Senshi Sōsho

The Senshi Sōsho (戦史叢書, War History Series), also called the Kōkan Senshi (公刊戦史), is the official military history of Imperial Japan's involvement in the Pacific War from 1937 to 1945. The task of compiling the official account of the Japanese involvement in World War II began in October 1955 with the opening of the War History Office (the present Military History Department of the “National Institute for Defense Studies”, or NIDS, of Japan's Ministry of Defense in Tokyo, Japan). The office was led by Colonel Nishiura Susumu, a senior official in the War Ministry during the war. The publisher was Asagumo Shimbunsha.[1]

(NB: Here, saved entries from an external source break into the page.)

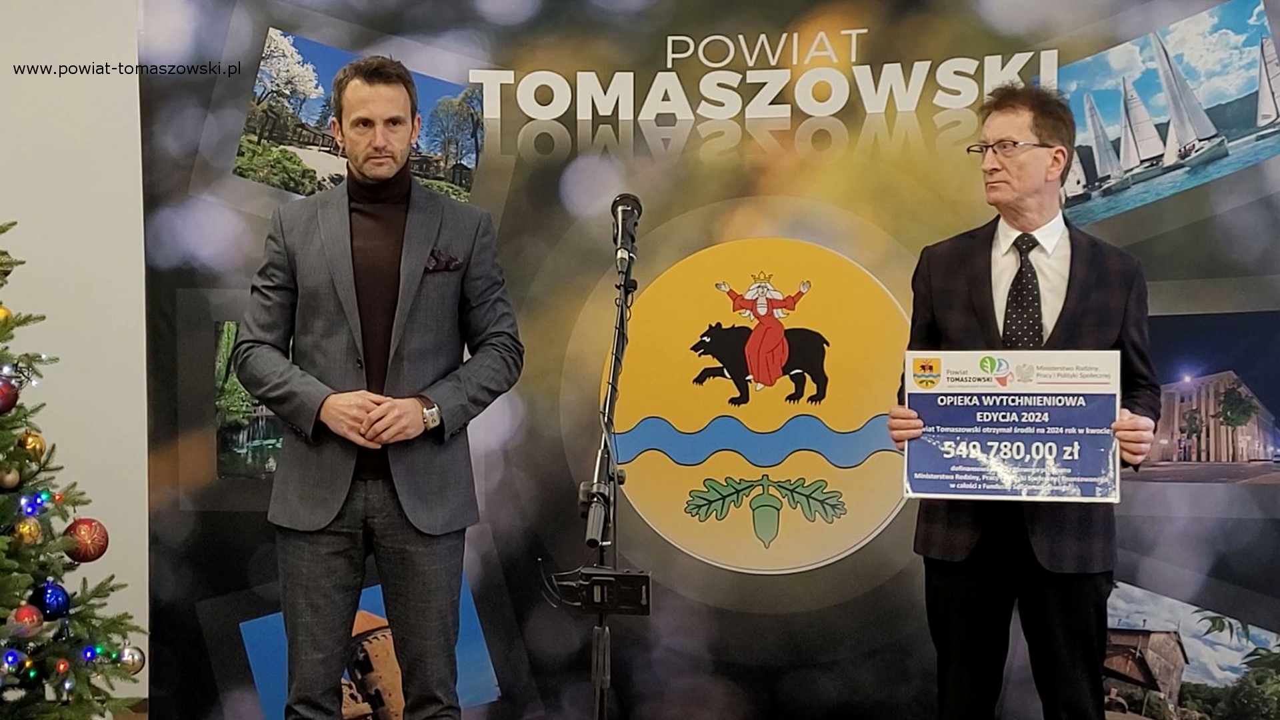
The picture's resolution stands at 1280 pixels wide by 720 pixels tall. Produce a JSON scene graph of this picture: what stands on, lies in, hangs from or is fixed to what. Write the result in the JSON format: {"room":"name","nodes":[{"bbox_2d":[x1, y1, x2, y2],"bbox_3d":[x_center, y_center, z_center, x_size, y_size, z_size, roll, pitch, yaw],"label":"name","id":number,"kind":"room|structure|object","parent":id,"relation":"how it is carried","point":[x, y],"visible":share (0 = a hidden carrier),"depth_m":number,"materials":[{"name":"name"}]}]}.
{"room":"event hall","nodes":[
{"label":"event hall","id":0,"kind":"room"},
{"bbox_2d":[0,0,147,702],"bbox_3d":[-1.653,-0.386,4.982,4.470,3.222,0.228,0,-1,4],"label":"wall","id":1,"kind":"structure","parent":0,"point":[117,163],"depth_m":4.92,"materials":[{"name":"white paint"}]},
{"label":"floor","id":2,"kind":"structure","parent":0,"visible":0},
{"bbox_2d":[0,222,143,719],"bbox_3d":[-1.831,0.258,3.666,1.230,1.926,1.204,0,-1,4],"label":"christmas tree","id":3,"kind":"object","parent":2,"relation":"on","point":[13,570],"visible":1,"depth_m":3.69,"materials":[{"name":"plant"}]},
{"bbox_2d":[0,304,13,323],"bbox_3d":[-1.645,-0.115,3.763,0.070,0.075,0.072,0,-1,4],"label":"gold ornament","id":4,"kind":"object","parent":3,"relation":"hanging from","point":[1,309],"visible":0.92,"depth_m":3.76,"materials":[{"name":"gold"}]},
{"bbox_2d":[0,377,19,413],"bbox_3d":[-1.585,0.085,3.637,0.088,0.095,0.089,0,-1,4],"label":"red ornament","id":5,"kind":"object","parent":3,"relation":"hanging from","point":[1,401],"visible":0.99,"depth_m":3.63,"materials":[{"name":"red"}]},
{"bbox_2d":[0,466,21,489],"bbox_3d":[-1.611,0.294,3.734,0.071,0.077,0.071,0,-1,-31],"label":"gold ornament","id":6,"kind":"object","parent":3,"relation":"hanging from","point":[10,479],"visible":0.96,"depth_m":3.72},
{"bbox_2d":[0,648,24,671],"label":"bauble","id":7,"kind":"object","parent":3,"relation":"hanging from","point":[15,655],"visible":0.97,"depth_m":3.60,"materials":[{"name":"blue"}]},
{"bbox_2d":[7,604,45,638],"bbox_3d":[-1.507,0.636,3.606,0.084,0.084,0.088,0,-1,4],"label":"red ornament","id":8,"kind":"object","parent":3,"relation":"hanging from","point":[31,616],"visible":0.97,"depth_m":3.59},
{"bbox_2d":[11,516,43,546],"bbox_3d":[-1.533,0.427,3.682,0.075,0.083,0.079,0,-1,4],"label":"gold ornament","id":9,"kind":"object","parent":3,"relation":"hanging from","point":[26,536],"visible":0.95,"depth_m":3.66,"materials":[{"name":"gold"}]},
{"bbox_2d":[15,429,47,459],"bbox_3d":[-1.592,0.223,3.843,0.078,0.088,0.080,0,-1,4],"label":"gold ornament","id":10,"kind":"object","parent":3,"relation":"hanging from","point":[40,444],"visible":0.87,"depth_m":3.82,"materials":[{"name":"gold"}]},
{"bbox_2d":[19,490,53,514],"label":"string lights","id":11,"kind":"object","parent":3,"relation":"hanging from","point":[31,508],"visible":0.84,"depth_m":3.77,"materials":[{"name":"blue plastic"}]},
{"bbox_2d":[30,579,71,618],"bbox_3d":[-1.485,0.601,3.706,0.090,0.098,0.093,0,-1,4],"label":"blue ornament","id":12,"kind":"object","parent":3,"relation":"hanging from","point":[59,604],"visible":0.86,"depth_m":3.68,"materials":[{"name":"blue"}]},
{"bbox_2d":[62,517,109,562],"bbox_3d":[-1.450,0.466,3.849,0.107,0.114,0.103,0,-1,-32],"label":"red ornament","id":13,"kind":"object","parent":3,"relation":"hanging from","point":[91,556],"visible":0.93,"depth_m":3.82,"materials":[{"name":"red"}]},
{"bbox_2d":[117,644,145,672],"bbox_3d":[-1.405,0.822,4.058,0.077,0.080,0.082,0,-1,4],"label":"silver ornament","id":14,"kind":"object","parent":3,"relation":"hanging from","point":[135,661],"visible":0.88,"depth_m":4.04,"materials":[{"name":"silver"}]},
{"bbox_2d":[232,56,523,719],"bbox_3d":[-0.647,0.224,3.676,0.591,1.860,0.674,0,-1,4],"label":"man","id":15,"kind":"object","parent":2,"relation":"on","point":[343,588],"visible":0.99,"depth_m":3.53},
{"bbox_2d":[423,249,463,273],"bbox_3d":[-0.518,-0.260,3.837,0.082,0.059,0.099,0,-1,15],"label":"pocket square","id":16,"kind":"object","parent":15,"relation":"in","point":[436,257],"visible":0.84,"depth_m":3.84,"materials":[{"name":"black fabric"}]},
{"bbox_2d":[578,215,637,719],"bbox_3d":[-0.067,0.466,3.622,0.523,1.449,0.719,0,-1,4],"label":"microphone stand","id":17,"kind":"object","parent":2,"relation":"on","point":[598,675],"visible":0.98,"depth_m":3.60,"materials":[{"name":"black metal"}]},
{"bbox_2d":[548,566,651,614],"bbox_3d":[-0.071,0.537,3.436,0.208,0.095,0.137,0,-1,4],"label":"box","id":18,"kind":"object","parent":17,"relation":"attached to","point":[596,579],"visible":0.91,"depth_m":3.40,"materials":[{"name":"black plastic"}]},
{"bbox_2d":[609,192,643,274],"bbox_3d":[-0.036,-0.325,3.762,0.079,0.197,0.208,0,-1,4],"label":"microphone","id":19,"kind":"object","parent":17,"relation":"attached to","point":[626,197],"visible":0.96,"depth_m":3.73,"materials":[{"name":"black metal"}]},
{"bbox_2d":[185,0,1279,719],"bbox_3d":[0.423,-0.149,4.533,4.128,2.838,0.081,0,-1,4],"label":"backdrop banner","id":20,"kind":"object","parent":2,"relation":"on","point":[873,257],"visible":0.8,"depth_m":4.51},
{"bbox_2d":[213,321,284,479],"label":"picture","id":21,"kind":"object","parent":20,"relation":"attached to","point":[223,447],"visible":0.25,"depth_m":4.39},
{"bbox_2d":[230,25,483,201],"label":"picture","id":22,"kind":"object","parent":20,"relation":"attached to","point":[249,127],"visible":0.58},
{"bbox_2d":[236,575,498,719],"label":"picture","id":23,"kind":"object","parent":20,"relation":"attached to","point":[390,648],"visible":0.41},
{"bbox_2d":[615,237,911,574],"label":"emblem","id":24,"kind":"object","parent":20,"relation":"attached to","point":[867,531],"visible":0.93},
{"bbox_2d":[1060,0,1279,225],"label":"picture","id":25,"kind":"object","parent":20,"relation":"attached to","point":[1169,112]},
{"bbox_2d":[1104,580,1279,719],"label":"picture","id":26,"kind":"object","parent":20,"relation":"attached to","point":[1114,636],"visible":0.91,"depth_m":4.21},
{"bbox_2d":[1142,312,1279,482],"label":"picture","id":27,"kind":"object","parent":20,"relation":"attached to","point":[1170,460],"visible":0.83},
{"bbox_2d":[887,78,1161,719],"bbox_3d":[0.968,0.262,3.725,0.553,1.836,0.756,0,-1,4],"label":"man","id":28,"kind":"object","parent":2,"relation":"on","point":[1001,163],"visible":0.93,"depth_m":3.57},
{"bbox_2d":[902,349,1122,504],"bbox_3d":[0.909,0.165,3.594,0.556,0.368,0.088,0,-1,17],"label":"sign","id":29,"kind":"object","parent":28,"relation":"in","point":[1098,396],"visible":0.98,"depth_m":3.58,"materials":[{"name":"blue"}]}
]}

The history, comprising 102 volumes, the first of which was published in 1966 and the final one in 1980, was compiled from Imperial Japanese Army, Imperial Japanese Navy, other Japanese government records, and personal diaries and records which survived Japan's defeat in the war. Many of the records were initially confiscated by Allied governments, mainly the United States, but were returned to Japan in 1958.[2] The 102 numbered volumes of the series include 37 volumes on the Imperial Headquarters, 34 volumes on army campaigns, 21 volumes on navy campaigns, nine volumes about air services campaigns, and one volume of chronology.[3] Around 1985 a few additional unnumbered volumes were published.

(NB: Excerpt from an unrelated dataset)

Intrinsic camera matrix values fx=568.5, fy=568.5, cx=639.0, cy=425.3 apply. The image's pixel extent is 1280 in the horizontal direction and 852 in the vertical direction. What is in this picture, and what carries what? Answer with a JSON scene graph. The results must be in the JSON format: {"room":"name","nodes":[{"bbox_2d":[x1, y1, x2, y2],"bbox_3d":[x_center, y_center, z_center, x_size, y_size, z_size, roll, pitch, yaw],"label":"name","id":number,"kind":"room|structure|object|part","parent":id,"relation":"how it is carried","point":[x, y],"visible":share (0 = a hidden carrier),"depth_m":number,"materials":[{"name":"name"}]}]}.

The work provides information and details on Japanese organization and operations in the Pacific campaign. Currently, only one volume (Vol. 3 "Occupation of Dutch East Indies"[4]) has been translated into English by The Corts Foundation making it difficult for Western historians who do not read Japanese to make use of the information in western studies of the Pacific War. The Corts Foundation is currently translating one additional volume (Vol. 26 "The Operations of the Navy in the Dutch East Indies and the Bay of Bengal") into English. These translations focuses specifically on the volumes relevant to the study of the Japanese attack on and the subsequent occupation of the former Dutch East-Indies in the period of 1941 to 1945.[5] There is another translation by The Australian War Memorial, "Japanese army operations in the South Pacific Area: New Britain and Papua campaigns, 1942–43". This book is a translation of portions of volumes 14 ("Army Operations in the South Pacific: Port Moresby to the First Phase of Guadalcanal, pt. 1") and 28 ("Army Operations in the South Pacific: Guadalcanal - Buna Operations, pt. 2") of the Senshi sôsho, covering the invasion of Rabaul, the battles along the Kokoda Trail and at Milne Bay, and the destruction of the Japanese forces at Buna, Gona and Giruwa in northern Papua.[6]